Aber ich hatte in meiner Zeit auf Athos auch ein paar Dinge gelernt. Sprachen natürlich. Und dass es falsch ist, Menschen mit andersartigen Vorstellungen voreilig abzuurteilen. Heute noch schmerzt mir das Herz, wenn ich an Diogenis mit all seinen Verrücktheiten von Gleichsinn und Synchronität denke. So albern es mir anfangs erschien – am Ende hatte er Recht behalten. Und nur das zählt.
Ich hörte von einem neuen Prior, der sich für den Aufbau des Klosters Zographou stark machte. Und irgendwann meinte ich, in diesem Zusammenhang den Namen Macario gehört zu haben. Nähere Informationen bekam ich nicht. Die Zeit dort steht still. Bis in unsere Tage schotten sich die Menschen auf dem Klosterberg Athos von der Außenwelt ab. Und noch immer hausen eremitische Mönche in schwer zugänglichen Hütten, die über dem Meer in die Berghänge gebaut wurden. Womöglich ist auch Diogenis’ Wohnstätte wieder mit Leben erfüllt?
Ira war mir geblieben. Sie war von da an mein treuer Begleiter gewesen, viele Jahre lang. Und wenn ich mich an sie zurückerinnere, liegt mir ihr Bellen in den Ohren – gleich laut, gleich lang. Eines Nachts war sie Diogenis ins Taborlicht gefolgt. Wer einmal eine Hundeseele zum Freund hatte, der weiß, wie schlimm es ist, sie zu verlieren. Als ob dem eigenen Körper ein Stück entrissen wird. Und es schmerzt ebenso.

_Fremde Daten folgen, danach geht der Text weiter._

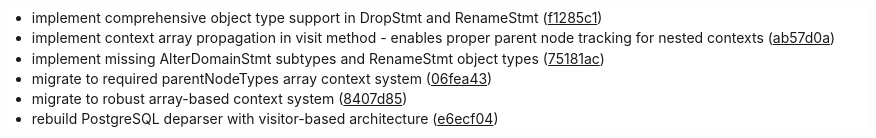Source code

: * implement comprehensive object type support in DropStmt and RenameStmt ([f1285c1](https://github.com/launchql/pgsql-parser/commit/f1285c1050ae265888ee959269d4e43c20ddf3ec))
* implement context array propagation in visit method - enables proper parent node tracking for nested contexts ([ab57d0a](https://github.com/launchql/pgsql-parser/commit/ab57d0a340ec0363ddc3b2e000197ab11d364c82))
* implement missing AlterDomainStmt subtypes and RenameStmt object types ([75181ac](https://github.com/launchql/pgsql-parser/commit/75181ac218cfc842a5ea06752d098b368213f368))
* migrate to required parentNodeTypes array context system ([06fea43](https://github.com/launchql/pgsql-parser/commit/06fea43a407a3cd8d1577aca53e53dd79c46db06))
* migrate to robust array-based context system ([8407d85](https://github.com/launchql/pgsql-parser/commit/8407d855fee71560dc54016afcd85bf42556763c))
* rebuild PostgreSQL deparser with visitor-based architecture ([e6ecf04](https://github.com/launchql/pgsql-parser/commit/e6ecf0450cdbee2ab608af99eddd910ae3e453e8))
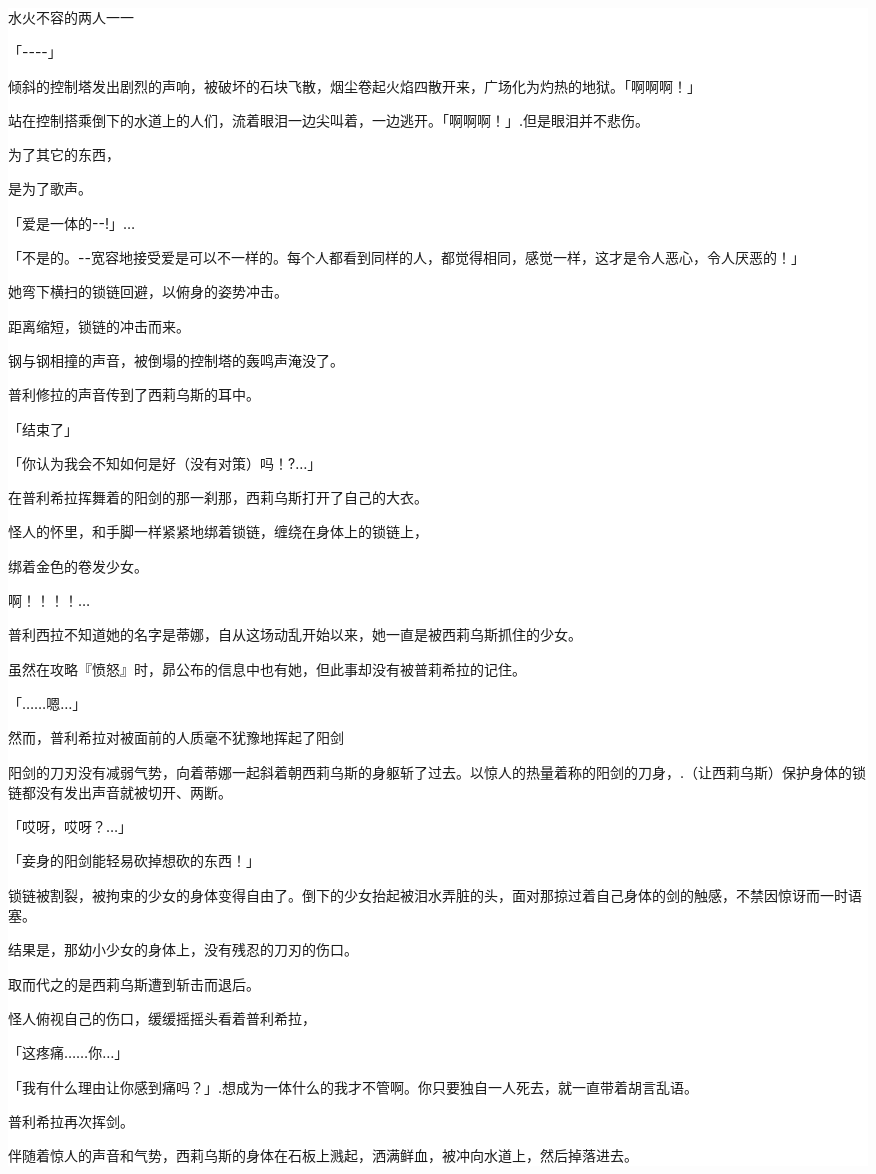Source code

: 水火不容的两人一一

「----」

倾斜的控制塔发出剧烈的声响，被破坏的石块飞散，烟尘卷起火焰四散开来，广场化为灼热的地狱。「啊啊啊！」

站在控制搭乘倒下的水道上的人们，流着眼泪一边尖叫着，一边逃开。「啊啊啊！」.但是眼泪并不悲伤。

为了其它的东西，

是为了歌声。

「爱是一体的--!」…

「不是的。--宽容地接受爱是可以不一样的。每个人都看到同样的人，都觉得相同，感觉一样，这才是令人恶心，令人厌恶的！」

她弯下横扫的锁链回避，以俯身的姿势冲击。

距离缩短，锁链的冲击而来。

钢与钢相撞的声音，被倒塌的控制塔的轰鸣声淹没了。

普利修拉的声音传到了西莉乌斯的耳中。

「结束了」

「你认为我会不知如何是好（没有对策）吗！?…」

在普利希拉挥舞着的阳剑的那一刹那，西莉乌斯打开了自己的大衣。

怪人的怀里，和手脚一样紧紧地绑着锁链，缠绕在身体上的锁链上，

绑着金色的卷发少女。

啊！！！！…

普利西拉不知道她的名字是蒂娜，自从这场动乱开始以来，她一直是被西莉乌斯抓住的少女。

虽然在攻略『愤怒』时，昴公布的信息中也有她，但此事却没有被普莉希拉的记住。

「……嗯…」

然而，普利希拉对被面前的人质毫不犹豫地挥起了阳剑

阳剑的刀刃没有减弱气势，向着蒂娜一起斜着朝西莉乌斯的身躯斩了过去。以惊人的热量着称的阳剑的刀身，.（让西莉乌斯）保护身体的锁链都没有发出声音就被切开、两断。

「哎呀，哎呀？…」

「妾身的阳剑能轻易砍掉想砍的东西！」

锁链被割裂，被拘束的少女的身体变得自由了。倒下的少女抬起被泪水弄脏的头，面对那掠过着自己身体的剑的触感，不禁因惊讶而一时语塞。

结果是，那幼小少女的身体上，没有残忍的刀刃的伤口。

取而代之的是西莉乌斯遭到斩击而退后。

怪人俯视自己的伤口，缓缓摇摇头看着普利希拉，

「这疼痛……你…」

「我有什么理由让你感到痛吗？」.想成为一体什么的我才不管啊。你只要独自一人死去，就一直带着胡言乱语。

普利希拉再次挥剑。

伴随着惊人的声音和气势，西莉乌斯的身体在石板上溅起，洒满鲜血，被冲向水道上，然后掉落进去。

Eine Sache blieb mir bis heute: Muss ich Stufen überwinden, lange Strecken wandern, etwas Schweres tragen oder eine stumpfsinnige Aufgabe tausend Male wiederholen, dann erinnere ich mich an den guten alten Stinker Diogenis und achte darauf, es mit Gleichsinn und Synchronität anzupacken. Und dann denke ich an meine Zeit zurück bei den Mönchen vom heiligen Berg.